• _Written request_
Reproduce the part of the items that opens with the line containing "genus: Stachytarpheta" and continues through the end of the items, both ends included. Leave the pictures out.

[Stored dataset items]
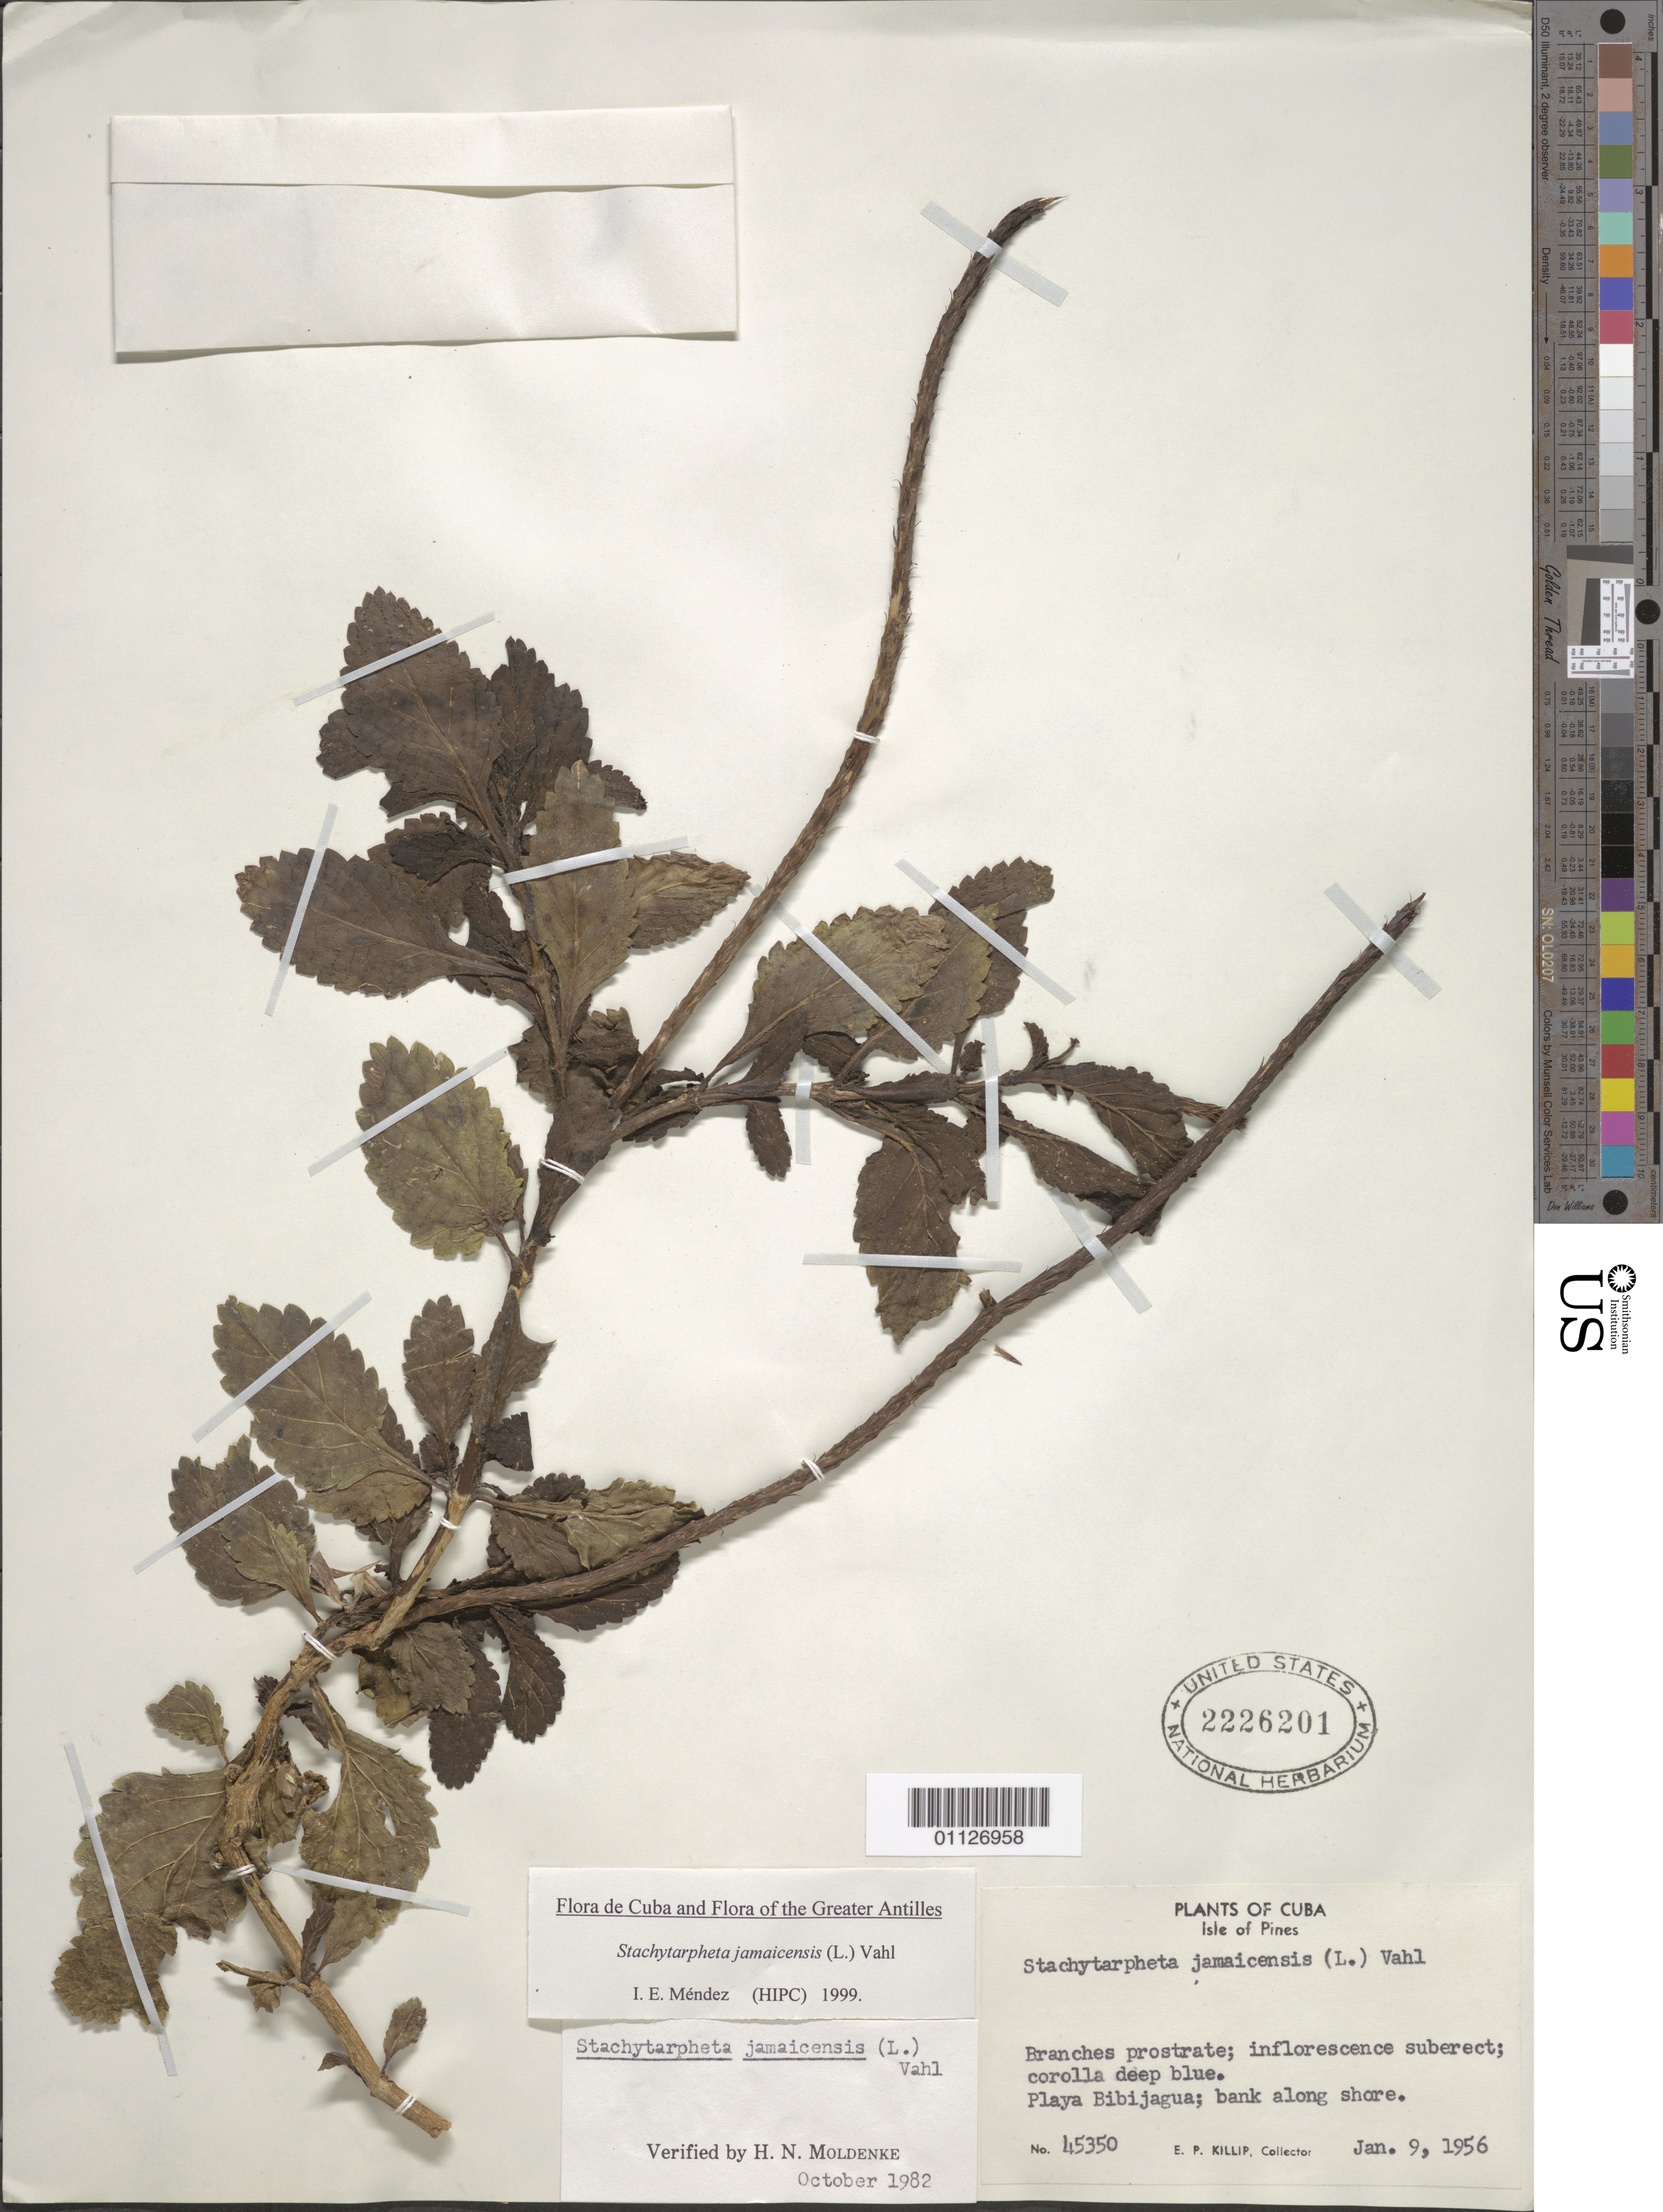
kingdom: Plantae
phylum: Tracheophyta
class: Magnoliopsida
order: Lamiales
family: Verbenaceae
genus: Stachytarpheta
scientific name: Stachytarpheta jamaicensis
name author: (L.) Vahl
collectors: E. P. Killip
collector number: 45350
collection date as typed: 09 Jan 1956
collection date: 1956-01-09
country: Cuba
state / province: Isla de La Juventud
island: Isla de la Juventud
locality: Playa Bibijagua; bank along shore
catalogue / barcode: US 2226201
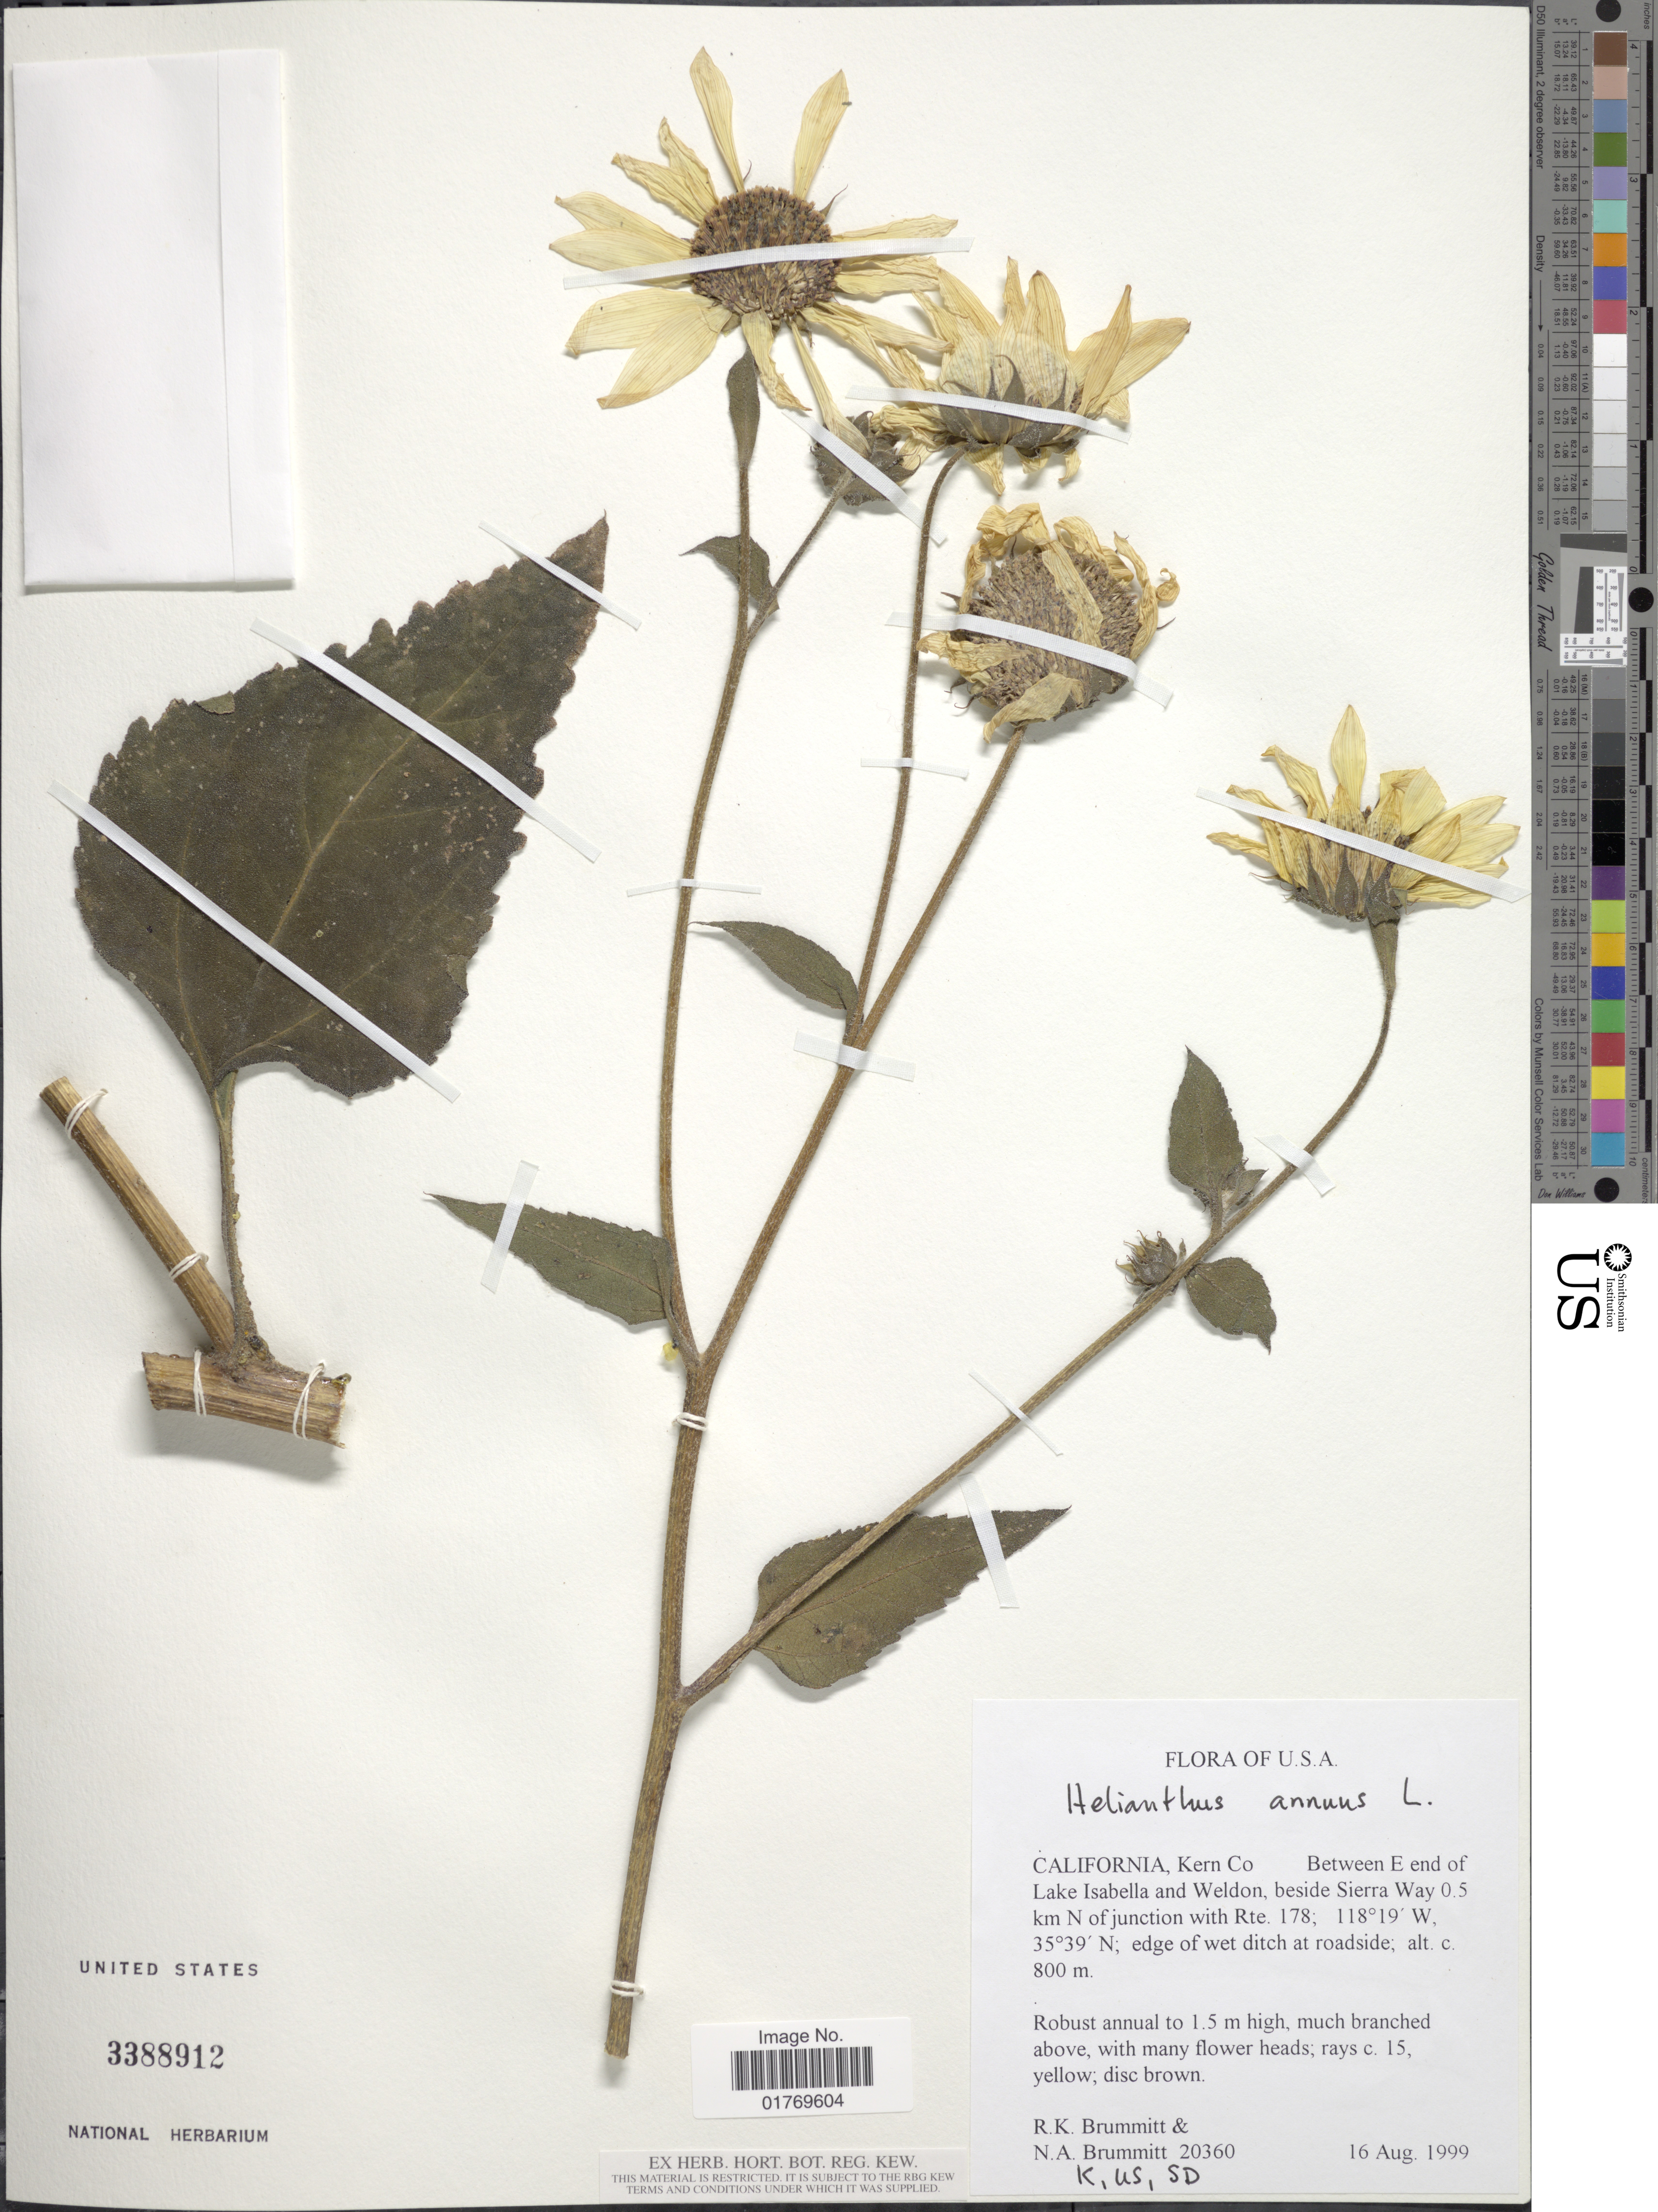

• _Written solution_
genus: Stachytarpheta
scientific name: Stachytarpheta jamaicensis
name author: (L.) Vahl
collectors: E. P. Killip
collector number: 45350
collection date as typed: 09 Jan 1956
collection date: 1956-01-09
country: Cuba
state / province: Isla de La Juventud
island: Isla de la Juventud
locality: Playa Bibijagua; bank along shore
catalogue / barcode: US 2226201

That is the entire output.